Como prometido, regressemos agora a Mariam-Uz-Zamani, a enigmática mulher que do seu recanto no serralho imperial controlava um imenso empório comercial. Era dela o maior navio indiano a vogar as águas do Índico e do Mar Vermelho. Conhecido como o “grande navio de peregrinação”, o “Rahimi” seria apreendido em 1613 pelos portugueses, e com ele as centenas de passageiros a bordo e toda a carga. Pelos vistos não tinha o obrigatório “cartaz”, ou seja, a licença de navegação exclusivamente concedida pelos portugueses. E como estes se recusassem a devolver a embarcação, mesmo sabendo que a reverenciada ex-imperatriz era proprietária e patrona, Jahangir ordenaria a ocupação de Damão como medida retaliativa.

Já antes, em 1575, as autoridades do porto de Surat impediram o embarque para Meca de Gulbadan Begum, filha do imperador Babur e tia do poderoso Akbar, então soberano de todo o Norte da Índia.

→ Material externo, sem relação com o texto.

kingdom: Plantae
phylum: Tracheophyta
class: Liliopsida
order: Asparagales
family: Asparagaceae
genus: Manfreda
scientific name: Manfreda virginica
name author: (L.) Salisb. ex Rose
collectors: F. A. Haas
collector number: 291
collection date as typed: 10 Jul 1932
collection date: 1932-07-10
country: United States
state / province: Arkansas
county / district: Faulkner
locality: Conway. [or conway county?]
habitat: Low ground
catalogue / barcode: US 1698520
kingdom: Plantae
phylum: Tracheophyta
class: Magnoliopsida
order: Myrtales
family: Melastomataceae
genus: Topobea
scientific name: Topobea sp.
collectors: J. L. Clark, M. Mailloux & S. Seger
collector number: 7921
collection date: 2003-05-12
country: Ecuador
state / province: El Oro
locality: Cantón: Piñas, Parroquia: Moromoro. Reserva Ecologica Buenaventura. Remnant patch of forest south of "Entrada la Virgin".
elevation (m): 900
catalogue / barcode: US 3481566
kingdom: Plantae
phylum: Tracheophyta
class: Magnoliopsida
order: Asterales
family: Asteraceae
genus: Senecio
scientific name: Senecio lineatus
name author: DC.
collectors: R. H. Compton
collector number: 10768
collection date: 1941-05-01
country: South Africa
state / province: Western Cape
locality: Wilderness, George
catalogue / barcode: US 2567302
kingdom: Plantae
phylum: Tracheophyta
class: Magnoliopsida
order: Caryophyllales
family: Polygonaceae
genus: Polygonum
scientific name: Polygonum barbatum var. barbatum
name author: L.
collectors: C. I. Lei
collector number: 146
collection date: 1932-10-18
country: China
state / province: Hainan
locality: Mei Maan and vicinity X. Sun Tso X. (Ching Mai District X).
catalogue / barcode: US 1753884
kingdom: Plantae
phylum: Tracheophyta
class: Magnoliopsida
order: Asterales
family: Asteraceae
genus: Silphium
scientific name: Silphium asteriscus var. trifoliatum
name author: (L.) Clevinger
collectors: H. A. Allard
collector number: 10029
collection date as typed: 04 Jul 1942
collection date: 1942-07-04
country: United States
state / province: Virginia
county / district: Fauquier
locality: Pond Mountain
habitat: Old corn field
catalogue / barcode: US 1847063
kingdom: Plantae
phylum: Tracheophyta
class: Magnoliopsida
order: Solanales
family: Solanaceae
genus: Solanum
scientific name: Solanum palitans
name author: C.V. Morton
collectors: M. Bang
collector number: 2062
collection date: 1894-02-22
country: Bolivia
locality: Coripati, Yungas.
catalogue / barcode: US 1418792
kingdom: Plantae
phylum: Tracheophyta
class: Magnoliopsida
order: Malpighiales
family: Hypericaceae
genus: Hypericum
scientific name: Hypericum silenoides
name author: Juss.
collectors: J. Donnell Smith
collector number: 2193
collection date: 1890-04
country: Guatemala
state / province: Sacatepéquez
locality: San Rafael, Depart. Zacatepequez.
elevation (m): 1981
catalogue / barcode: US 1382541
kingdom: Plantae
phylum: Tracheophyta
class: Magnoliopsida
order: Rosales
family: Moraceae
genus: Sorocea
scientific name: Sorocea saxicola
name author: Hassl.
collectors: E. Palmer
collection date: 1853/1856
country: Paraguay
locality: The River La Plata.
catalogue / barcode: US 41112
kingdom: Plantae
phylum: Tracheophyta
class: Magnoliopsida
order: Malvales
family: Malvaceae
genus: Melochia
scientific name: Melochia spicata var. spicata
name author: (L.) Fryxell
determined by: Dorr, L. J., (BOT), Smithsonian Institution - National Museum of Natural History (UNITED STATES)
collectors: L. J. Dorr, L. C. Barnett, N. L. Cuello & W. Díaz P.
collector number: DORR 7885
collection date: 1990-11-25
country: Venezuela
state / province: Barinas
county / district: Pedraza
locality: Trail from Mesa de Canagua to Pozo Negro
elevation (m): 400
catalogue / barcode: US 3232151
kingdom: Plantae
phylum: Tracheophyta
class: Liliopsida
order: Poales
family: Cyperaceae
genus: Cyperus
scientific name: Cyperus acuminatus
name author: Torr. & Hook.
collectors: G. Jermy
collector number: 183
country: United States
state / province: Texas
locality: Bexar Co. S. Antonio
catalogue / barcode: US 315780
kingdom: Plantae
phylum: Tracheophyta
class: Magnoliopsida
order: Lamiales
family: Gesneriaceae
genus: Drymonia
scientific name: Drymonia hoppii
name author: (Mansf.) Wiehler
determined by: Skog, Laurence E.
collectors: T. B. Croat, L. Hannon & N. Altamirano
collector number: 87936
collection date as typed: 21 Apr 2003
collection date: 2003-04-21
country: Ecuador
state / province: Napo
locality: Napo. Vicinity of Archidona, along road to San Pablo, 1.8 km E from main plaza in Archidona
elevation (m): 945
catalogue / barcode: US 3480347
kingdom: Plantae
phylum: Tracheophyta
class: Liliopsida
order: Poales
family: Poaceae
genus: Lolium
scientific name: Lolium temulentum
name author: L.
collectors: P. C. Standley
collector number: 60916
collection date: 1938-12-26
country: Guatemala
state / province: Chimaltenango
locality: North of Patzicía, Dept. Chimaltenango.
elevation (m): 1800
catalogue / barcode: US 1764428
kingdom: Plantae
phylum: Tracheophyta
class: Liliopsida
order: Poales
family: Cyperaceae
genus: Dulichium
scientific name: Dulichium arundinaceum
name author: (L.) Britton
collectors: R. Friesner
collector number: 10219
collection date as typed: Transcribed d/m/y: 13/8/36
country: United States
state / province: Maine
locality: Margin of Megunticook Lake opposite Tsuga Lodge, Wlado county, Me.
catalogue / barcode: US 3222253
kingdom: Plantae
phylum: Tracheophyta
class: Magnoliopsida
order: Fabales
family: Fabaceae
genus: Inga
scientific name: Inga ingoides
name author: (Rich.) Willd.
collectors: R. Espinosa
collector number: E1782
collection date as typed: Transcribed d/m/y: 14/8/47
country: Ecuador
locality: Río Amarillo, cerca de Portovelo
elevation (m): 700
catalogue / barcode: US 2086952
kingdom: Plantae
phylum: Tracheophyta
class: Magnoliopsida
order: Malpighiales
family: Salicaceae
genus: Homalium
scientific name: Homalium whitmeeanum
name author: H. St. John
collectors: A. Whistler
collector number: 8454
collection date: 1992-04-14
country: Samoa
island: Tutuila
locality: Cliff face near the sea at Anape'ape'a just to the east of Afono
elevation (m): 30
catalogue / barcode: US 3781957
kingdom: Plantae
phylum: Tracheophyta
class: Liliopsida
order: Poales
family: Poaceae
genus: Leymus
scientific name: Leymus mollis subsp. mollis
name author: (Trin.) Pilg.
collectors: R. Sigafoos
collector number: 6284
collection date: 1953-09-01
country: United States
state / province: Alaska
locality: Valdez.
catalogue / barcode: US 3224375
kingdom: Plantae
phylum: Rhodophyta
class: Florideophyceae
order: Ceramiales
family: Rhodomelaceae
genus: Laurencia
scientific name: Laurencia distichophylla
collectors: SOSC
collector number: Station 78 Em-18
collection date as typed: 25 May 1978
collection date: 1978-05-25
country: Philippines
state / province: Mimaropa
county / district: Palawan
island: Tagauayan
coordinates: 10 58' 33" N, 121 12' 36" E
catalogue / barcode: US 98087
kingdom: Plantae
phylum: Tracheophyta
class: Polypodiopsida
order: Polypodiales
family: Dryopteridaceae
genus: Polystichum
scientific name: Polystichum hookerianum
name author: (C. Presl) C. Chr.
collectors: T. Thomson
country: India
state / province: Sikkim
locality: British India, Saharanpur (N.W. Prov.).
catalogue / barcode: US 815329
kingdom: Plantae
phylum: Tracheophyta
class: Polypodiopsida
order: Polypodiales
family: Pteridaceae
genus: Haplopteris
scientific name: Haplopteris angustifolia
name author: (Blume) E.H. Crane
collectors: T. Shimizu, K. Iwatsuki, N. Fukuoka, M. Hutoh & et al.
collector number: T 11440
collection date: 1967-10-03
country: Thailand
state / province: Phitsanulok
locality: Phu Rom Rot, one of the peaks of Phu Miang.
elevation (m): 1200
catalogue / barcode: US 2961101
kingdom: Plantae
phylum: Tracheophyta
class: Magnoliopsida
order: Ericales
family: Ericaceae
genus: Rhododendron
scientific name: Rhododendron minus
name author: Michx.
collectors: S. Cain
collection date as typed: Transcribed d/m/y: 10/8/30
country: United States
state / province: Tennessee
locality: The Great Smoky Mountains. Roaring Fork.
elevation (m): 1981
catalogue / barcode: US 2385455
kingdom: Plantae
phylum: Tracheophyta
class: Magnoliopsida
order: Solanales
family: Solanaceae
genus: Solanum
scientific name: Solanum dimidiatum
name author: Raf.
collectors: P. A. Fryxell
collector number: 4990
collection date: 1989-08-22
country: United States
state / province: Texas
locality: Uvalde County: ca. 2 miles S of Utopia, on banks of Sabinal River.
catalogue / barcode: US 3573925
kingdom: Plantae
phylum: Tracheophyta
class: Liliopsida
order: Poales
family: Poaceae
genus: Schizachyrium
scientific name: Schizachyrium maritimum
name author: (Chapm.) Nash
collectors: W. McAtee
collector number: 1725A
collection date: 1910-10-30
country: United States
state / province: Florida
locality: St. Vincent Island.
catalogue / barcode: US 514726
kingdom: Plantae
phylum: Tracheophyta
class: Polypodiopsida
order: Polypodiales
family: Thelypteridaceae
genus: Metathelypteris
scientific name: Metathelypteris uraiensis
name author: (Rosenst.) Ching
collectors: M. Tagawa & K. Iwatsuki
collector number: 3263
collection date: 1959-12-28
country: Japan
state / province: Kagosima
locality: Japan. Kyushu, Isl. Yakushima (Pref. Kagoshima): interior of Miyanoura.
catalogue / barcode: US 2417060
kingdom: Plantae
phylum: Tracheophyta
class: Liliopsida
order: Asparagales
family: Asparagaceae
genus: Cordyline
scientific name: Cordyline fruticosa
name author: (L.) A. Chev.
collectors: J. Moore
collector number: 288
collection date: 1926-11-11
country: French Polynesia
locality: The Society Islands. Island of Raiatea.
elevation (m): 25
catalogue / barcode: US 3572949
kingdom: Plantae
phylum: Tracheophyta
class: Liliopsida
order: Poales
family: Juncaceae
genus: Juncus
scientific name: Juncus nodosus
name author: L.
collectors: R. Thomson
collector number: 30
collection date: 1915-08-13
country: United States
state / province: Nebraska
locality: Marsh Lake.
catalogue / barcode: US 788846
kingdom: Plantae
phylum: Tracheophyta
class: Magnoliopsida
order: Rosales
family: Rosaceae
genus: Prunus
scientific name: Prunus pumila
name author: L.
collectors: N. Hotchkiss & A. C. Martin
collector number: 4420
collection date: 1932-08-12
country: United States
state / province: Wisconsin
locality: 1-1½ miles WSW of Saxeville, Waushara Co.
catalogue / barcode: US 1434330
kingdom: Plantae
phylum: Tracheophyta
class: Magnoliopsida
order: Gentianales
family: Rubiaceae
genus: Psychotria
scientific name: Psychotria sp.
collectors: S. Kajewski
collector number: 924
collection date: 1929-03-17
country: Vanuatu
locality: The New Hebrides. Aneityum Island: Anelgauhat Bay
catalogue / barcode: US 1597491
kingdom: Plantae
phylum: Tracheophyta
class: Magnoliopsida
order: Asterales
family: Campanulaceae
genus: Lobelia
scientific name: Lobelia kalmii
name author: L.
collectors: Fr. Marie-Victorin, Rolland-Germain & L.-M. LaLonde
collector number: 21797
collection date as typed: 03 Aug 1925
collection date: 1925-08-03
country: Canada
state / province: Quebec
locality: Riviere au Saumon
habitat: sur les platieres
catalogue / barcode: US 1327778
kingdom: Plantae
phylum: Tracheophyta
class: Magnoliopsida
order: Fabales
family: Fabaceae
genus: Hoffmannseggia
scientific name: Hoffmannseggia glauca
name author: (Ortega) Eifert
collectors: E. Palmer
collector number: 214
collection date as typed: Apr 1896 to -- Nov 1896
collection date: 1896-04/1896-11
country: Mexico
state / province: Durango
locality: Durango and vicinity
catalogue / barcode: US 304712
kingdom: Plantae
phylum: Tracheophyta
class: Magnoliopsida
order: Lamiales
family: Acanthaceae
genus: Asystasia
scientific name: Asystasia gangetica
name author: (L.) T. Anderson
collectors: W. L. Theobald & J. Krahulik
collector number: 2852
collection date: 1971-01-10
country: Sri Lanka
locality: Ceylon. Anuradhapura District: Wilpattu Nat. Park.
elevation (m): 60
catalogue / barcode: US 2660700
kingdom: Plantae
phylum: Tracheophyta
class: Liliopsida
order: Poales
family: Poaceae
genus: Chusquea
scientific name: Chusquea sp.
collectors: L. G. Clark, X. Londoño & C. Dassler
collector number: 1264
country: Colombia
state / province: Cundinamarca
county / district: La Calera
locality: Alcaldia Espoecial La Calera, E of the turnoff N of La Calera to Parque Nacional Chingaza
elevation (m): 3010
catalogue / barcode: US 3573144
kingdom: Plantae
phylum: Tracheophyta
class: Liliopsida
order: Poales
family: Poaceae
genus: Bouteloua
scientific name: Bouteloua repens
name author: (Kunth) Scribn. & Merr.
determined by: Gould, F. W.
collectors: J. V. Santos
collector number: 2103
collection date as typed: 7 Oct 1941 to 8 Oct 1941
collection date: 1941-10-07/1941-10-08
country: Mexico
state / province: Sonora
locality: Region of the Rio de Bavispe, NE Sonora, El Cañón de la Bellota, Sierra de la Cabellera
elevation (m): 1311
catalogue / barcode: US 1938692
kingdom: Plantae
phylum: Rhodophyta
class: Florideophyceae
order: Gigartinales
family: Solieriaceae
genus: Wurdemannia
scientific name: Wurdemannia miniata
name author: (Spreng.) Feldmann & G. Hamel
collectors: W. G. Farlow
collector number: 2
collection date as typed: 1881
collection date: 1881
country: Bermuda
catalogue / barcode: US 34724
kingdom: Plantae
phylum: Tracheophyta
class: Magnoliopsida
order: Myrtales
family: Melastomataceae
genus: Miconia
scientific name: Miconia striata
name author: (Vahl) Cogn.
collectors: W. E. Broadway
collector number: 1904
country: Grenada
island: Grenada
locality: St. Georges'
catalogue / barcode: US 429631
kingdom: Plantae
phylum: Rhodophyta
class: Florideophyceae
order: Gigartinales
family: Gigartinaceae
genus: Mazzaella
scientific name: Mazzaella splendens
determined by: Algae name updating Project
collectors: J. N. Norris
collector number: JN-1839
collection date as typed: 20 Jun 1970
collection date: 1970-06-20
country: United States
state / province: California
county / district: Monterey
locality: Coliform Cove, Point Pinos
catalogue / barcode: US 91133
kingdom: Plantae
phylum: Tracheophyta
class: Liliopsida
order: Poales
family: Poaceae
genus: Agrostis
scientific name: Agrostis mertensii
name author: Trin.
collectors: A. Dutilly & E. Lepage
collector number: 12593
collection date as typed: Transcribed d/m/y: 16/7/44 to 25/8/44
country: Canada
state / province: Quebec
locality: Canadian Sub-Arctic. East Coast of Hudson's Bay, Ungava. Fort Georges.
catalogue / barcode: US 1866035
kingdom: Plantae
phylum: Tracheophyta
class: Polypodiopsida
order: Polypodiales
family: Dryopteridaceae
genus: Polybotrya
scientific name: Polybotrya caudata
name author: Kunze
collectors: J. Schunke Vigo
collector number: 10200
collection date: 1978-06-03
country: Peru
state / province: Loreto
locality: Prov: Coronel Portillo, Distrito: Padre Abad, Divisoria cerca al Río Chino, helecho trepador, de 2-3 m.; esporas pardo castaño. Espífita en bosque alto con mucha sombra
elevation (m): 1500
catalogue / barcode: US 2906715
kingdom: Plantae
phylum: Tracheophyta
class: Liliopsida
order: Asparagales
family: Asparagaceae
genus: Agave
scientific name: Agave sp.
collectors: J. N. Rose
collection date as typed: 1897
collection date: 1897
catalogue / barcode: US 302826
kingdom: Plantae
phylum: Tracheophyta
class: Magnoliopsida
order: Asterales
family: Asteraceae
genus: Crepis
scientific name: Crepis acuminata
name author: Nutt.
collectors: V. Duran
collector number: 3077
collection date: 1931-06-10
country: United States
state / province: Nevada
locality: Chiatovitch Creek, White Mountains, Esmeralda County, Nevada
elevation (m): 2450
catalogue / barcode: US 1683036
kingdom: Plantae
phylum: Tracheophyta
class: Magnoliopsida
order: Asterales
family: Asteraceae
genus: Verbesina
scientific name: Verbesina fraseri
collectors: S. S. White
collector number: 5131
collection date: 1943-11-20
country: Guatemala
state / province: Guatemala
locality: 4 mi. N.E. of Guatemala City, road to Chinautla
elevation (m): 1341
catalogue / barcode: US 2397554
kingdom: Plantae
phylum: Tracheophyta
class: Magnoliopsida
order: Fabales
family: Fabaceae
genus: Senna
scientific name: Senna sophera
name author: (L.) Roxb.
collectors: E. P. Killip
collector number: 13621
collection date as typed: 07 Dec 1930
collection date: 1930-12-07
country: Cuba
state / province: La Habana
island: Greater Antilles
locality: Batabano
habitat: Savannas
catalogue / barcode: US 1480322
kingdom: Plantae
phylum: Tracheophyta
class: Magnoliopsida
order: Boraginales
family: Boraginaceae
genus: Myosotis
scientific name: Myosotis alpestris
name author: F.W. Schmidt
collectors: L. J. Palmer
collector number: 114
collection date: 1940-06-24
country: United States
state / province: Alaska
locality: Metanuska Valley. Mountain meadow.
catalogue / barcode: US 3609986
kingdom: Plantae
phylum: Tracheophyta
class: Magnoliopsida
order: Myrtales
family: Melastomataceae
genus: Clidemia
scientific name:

A nobre viu-se obrigado a aguardar um ano, recorrendo a todo o tipo de negociações e subornos, para finalmente concretizar o seu propósito. Estes episódios comprovam que o poder dos imperadores mogóis acabava junto à costa. Nos mares prevalecia ainda – não por muito mais tempo, é verdade – a vontade da Coroa Portuguesa, dona dos Oceanos. Quem não fosse detentor de um “cartaz” estava impedido de sair da Índia por via marítima, fosse ele plebeu ou gentil-homem. E como cada “cartaz” trazia estampadas as imagens de Jesus e Maria, sinal do fervoroso catolicismo luso, imagine-se o mal-estar dos muçulmanos obrigados a comprar esses documentos para fazer o obrigatório “haj”, a tão desejada peregrinação a Meca.